Please write out the data that follows, word for word.

*** INFORMATION SHOWN Section Begins ***

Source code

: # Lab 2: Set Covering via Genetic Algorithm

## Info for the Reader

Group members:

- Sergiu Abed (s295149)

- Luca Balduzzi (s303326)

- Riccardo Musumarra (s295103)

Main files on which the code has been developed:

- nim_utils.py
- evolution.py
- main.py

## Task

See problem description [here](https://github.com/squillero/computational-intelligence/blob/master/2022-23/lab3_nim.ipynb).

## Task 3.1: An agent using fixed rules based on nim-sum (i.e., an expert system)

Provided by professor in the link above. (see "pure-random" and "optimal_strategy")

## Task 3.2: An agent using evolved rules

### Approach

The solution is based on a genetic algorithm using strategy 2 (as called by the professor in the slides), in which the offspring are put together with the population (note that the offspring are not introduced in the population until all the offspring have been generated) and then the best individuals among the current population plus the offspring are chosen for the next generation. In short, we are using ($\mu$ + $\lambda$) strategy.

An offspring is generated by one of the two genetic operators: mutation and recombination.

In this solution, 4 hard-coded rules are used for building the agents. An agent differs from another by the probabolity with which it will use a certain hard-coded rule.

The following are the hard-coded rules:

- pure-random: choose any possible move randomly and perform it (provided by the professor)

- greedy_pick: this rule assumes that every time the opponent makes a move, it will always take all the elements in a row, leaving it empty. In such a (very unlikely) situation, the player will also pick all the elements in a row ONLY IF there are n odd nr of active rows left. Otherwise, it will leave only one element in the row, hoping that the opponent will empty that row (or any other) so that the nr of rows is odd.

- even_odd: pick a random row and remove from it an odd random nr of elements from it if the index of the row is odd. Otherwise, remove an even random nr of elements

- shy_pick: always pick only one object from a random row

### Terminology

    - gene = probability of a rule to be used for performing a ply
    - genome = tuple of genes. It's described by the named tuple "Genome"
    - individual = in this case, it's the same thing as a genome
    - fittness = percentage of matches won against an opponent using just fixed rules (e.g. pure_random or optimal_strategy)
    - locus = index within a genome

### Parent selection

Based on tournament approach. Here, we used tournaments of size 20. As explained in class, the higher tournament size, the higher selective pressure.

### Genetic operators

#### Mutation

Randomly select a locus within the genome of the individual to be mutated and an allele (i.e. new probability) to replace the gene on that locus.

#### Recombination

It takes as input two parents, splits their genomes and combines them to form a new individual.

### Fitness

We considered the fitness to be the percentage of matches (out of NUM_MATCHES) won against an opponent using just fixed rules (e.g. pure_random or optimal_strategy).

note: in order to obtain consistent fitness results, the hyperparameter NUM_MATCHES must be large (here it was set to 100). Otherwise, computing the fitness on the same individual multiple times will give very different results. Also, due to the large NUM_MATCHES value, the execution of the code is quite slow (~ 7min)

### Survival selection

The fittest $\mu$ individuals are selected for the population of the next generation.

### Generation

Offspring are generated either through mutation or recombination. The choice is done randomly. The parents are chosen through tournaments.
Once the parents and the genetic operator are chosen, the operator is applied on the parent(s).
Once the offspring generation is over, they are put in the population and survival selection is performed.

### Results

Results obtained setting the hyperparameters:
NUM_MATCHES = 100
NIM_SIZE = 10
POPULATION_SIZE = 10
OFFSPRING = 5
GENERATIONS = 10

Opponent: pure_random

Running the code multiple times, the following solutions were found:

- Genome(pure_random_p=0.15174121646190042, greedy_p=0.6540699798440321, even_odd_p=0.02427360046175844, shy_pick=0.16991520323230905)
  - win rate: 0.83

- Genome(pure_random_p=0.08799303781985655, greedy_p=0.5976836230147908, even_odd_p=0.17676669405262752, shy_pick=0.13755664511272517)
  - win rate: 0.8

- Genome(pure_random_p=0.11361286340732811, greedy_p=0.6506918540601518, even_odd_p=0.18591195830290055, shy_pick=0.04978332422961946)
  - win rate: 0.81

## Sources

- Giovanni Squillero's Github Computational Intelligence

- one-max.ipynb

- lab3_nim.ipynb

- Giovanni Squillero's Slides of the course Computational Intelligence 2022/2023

*** INFORMATION SHOWN Section Ends ***

YOUR SOLUTION =>
Source code

: # Lab 2: Set Covering via Genetic Algorithm

## Info for the Reader

Group members:

- Sergiu Abed (s295149)

- Luca Balduzzi (s303326)

- Riccardo Musumarra (s295103)

Main files on which the code has been developed:

- nim_utils.py
- evolution.py
- main.py

## Task

See problem description [here](https://github.com/squillero/computational-intelligence/blob/master/2022-23/lab3_nim.ipynb).

## Task 3.1: An agent using fixed rules based on nim-sum (i.e., an expert system)

Provided by professor in the link above. (see "pure-random" and "optimal_strategy")

## Task 3.2: An agent using evolved rules

### Approach

The solution is based on a genetic algorithm using strategy 2 (as called by the professor in the slides), in which the offspring are put together with the population (note that the offspring are not introduced in the population until all the offspring have been generated) and then the best individuals among the current population plus the offspring are chosen for the next generation. In short, we are using ($\mu$ + $\lambda$) strategy.

An offspring is generated by one of the two genetic operators: mutation and recombination.

In this solution, 4 hard-coded rules are used for building the agents. An agent differs from another by the probabolity with which it will use a certain hard-coded rule.

The following are the hard-coded rules:

- pure-random: choose any possible move randomly and perform it (provided by the professor)

- greedy_pick: this rule assumes that every time the opponent makes a move, it will always take all the elements in a row, leaving it empty. In such a (very unlikely) situation, the player will also pick all the elements in a row ONLY IF there are n odd nr of active rows left. Otherwise, it will leave only one element in the row, hoping that the opponent will empty that row (or any other) so that the nr of rows is odd.

- even_odd: pick a random row and remove from it an odd random nr of elements from it if the index of the row is odd. Otherwise, remove an even random nr of elements

- shy_pick: always pick only one object from a random row

### Terminology

    - gene = probability of a rule to be used for performing a ply
    - genome = tuple of genes. It's described by the named tuple "Genome"
    - individual = in this case, it's the same thing as a genome
    - fittness = percentage of matches won against an opponent using just fixed rules (e.g. pure_random or optimal_strategy)
    - locus = index within a genome

### Parent selection

Based on tournament approach. Here, we used tournaments of size 20. As explained in class, the higher tournament size, the higher selective pressure.

### Genetic operators

#### Mutation

Randomly select a locus within the genome of the individual to be mutated and an allele (i.e. new probability) to replace the gene on that locus.

#### Recombination

It takes as input two parents, splits their genomes and combines them to form a new individual.

### Fitness

We considered the fitness to be the percentage of matches (out of NUM_MATCHES) won against an opponent using just fixed rules (e.g. pure_random or optimal_strategy).

note: in order to obtain consistent fitness results, the hyperparameter NUM_MATCHES must be large (here it was set to 100). Otherwise, computing the fitness on the same individual multiple times will give very different results. Also, due to the large NUM_MATCHES value, the execution of the code is quite slow (~ 7min)

### Survival selection

The fittest $\mu$ individuals are selected for the population of the next generation.

### Generation

Offspring are generated either through mutation or recombination. The choice is done randomly. The parents are chosen through tournaments.
Once the parents and the genetic operator are chosen, the operator is applied on the parent(s).
Once the offspring generation is over, they are put in the population and survival selection is performed.

### Results

Results obtained setting the hyperparameters:
NUM_MATCHES = 100
NIM_SIZE = 10
POPULATION_SIZE = 10
OFFSPRING = 5
GENERATIONS = 10

Opponent: pure_random

Running the code multiple times, the following solutions were found:

- Genome(pure_random_p=0.15174121646190042, greedy_p=0.6540699798440321, even_odd_p=0.02427360046175844, shy_pick=0.16991520323230905)
  - win rate: 0.83

- Genome(pure_random_p=0.08799303781985655, greedy_p=0.5976836230147908, even_odd_p=0.17676669405262752, shy_pick=0.13755664511272517)
  - win rate: 0.8

- Genome(pure_random_p=0.11361286340732811, greedy_p=0.6506918540601518, even_odd_p=0.18591195830290055, shy_pick=0.04978332422961946)
  - win rate: 0.81

## Sources

- Giovanni Squillero's Github Computational Intelligence

- one-max.ipynb

- lab3_nim.ipynb

- Giovanni Squillero's Slides of the course Computational Intelligence 2022/2023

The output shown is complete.